The big question hanging over 301 is what trade penalties the administration will impose. The dilemma here is that anything small is just symbolic and anything large will be disruptive to the U.S. and world economies.
Given modern value chains, the “Chinese” products that the U.S. imports have a lot of value added from U.S. firms and allies such as Japan, South Korea and Taiwan.
The U.S. has a number of key exports to China, and many large multinationals earn substantial profits producing and selling in China. Clearly, there is significant corporate resistance to large-scale protectionism. American companies would like the U.S. government to negotiate market opening in China, but most do not want a trade war.
If the U.S. does take protectionist measures, such as an across-the-board import tariff on Chinese products, we can be sure that China will retaliate by shifting its purchases of products from aircraft to soybeans and by closing the door more tightly on opportunities for U.S. hi-tech firms.

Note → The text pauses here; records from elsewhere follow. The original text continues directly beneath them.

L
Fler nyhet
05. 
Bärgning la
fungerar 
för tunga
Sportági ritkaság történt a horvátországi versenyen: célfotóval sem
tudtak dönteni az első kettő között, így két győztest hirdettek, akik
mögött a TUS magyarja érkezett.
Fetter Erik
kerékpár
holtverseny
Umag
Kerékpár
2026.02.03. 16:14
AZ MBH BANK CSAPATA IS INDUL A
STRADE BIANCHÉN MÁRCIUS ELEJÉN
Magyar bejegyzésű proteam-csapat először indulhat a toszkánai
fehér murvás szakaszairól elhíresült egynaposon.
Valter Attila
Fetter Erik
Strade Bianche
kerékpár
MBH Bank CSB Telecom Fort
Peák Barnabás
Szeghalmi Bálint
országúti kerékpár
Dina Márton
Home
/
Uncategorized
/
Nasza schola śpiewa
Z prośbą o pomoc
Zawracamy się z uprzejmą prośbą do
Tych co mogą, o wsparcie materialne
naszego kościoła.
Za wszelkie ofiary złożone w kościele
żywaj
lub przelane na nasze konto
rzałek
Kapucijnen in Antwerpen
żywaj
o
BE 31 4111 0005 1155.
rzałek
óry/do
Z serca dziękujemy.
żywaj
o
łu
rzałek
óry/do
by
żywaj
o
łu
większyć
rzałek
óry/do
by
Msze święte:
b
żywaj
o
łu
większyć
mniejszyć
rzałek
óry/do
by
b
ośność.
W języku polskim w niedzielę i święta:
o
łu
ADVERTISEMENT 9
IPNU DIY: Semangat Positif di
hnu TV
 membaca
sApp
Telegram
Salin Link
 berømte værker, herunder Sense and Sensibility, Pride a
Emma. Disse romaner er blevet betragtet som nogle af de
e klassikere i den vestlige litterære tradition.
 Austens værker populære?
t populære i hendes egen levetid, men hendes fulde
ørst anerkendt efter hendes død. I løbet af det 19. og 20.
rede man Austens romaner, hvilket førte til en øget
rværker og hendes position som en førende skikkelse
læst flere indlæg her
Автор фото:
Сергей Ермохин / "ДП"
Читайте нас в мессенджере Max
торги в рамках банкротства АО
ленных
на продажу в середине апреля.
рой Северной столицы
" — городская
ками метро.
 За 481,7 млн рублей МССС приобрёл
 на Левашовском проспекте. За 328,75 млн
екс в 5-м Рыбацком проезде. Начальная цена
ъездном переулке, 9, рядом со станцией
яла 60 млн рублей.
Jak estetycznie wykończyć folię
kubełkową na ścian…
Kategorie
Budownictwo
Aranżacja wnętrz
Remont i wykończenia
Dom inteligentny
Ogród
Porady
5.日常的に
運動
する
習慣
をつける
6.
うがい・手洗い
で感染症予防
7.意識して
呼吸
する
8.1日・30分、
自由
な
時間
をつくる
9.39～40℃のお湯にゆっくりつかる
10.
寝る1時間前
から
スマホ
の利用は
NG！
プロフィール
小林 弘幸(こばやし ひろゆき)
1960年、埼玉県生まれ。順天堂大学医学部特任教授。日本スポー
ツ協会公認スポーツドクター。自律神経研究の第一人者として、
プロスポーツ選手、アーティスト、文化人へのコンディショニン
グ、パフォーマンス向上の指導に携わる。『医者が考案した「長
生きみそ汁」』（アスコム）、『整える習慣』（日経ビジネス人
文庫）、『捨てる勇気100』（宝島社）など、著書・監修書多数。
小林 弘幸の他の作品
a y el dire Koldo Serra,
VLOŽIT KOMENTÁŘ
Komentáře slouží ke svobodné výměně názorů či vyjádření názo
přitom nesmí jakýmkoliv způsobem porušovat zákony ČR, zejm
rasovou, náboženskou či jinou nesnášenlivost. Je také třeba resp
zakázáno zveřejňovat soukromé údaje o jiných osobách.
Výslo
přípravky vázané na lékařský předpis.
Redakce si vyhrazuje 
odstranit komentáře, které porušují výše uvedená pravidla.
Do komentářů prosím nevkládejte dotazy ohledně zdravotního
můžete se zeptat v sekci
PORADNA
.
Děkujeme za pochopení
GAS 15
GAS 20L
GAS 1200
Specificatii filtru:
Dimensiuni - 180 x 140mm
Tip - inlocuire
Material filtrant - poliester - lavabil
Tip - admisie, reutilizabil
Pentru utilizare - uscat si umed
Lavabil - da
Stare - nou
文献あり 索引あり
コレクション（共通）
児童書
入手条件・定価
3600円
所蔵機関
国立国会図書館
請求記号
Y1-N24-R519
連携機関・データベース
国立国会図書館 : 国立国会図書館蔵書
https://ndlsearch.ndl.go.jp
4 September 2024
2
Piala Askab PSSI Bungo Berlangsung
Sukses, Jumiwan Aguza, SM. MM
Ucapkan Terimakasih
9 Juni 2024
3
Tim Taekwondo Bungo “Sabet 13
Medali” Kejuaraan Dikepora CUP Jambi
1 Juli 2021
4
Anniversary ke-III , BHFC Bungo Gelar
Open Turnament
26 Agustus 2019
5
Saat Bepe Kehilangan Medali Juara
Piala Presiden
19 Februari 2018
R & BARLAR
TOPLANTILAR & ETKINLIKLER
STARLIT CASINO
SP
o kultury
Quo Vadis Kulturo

While there is no easy solution to opening Chinese markets, ironically, the Trump administration took off the table one of its best chips: The Trans-Pacific Partnership (TPP). The TPP was designed to address the key areas in which China’s behavior is a problem: services trade, open investment and IPR.
While there is no easy solution to opening Chinese markets, ironically, the Trump administration took off the table one of its best chips: The Trans-Pacific Partnership (TPP).
If that agreement were implemented, along with a similar one with Europe, that would create a large and open market that excluded China. We should not expect China’s behavior to change quickly, but the success of such an arrangement would have created an incentive for China to reform and eventually join.
That would be a long game and not satisfying to American politicians who want quick wins. But the U.S. does not have the leverage to get big wins from China, and any attempts to unilaterally pressure the Chinese into abandoning their industrial policies run the risk of sparking a trade war, which will be “lose-lose.”
Given that these tensions are not likely to be resolved soon, it is a good thing that China has a talented group of financial technocrats who can maintain financial calm in an otherwise stormy sea.
There is certainly scope to pursue China through the WTO and there is a lot the U.S. could be doing that we haven’t done. But the business community remains very nervous about wide-ranging tariffs.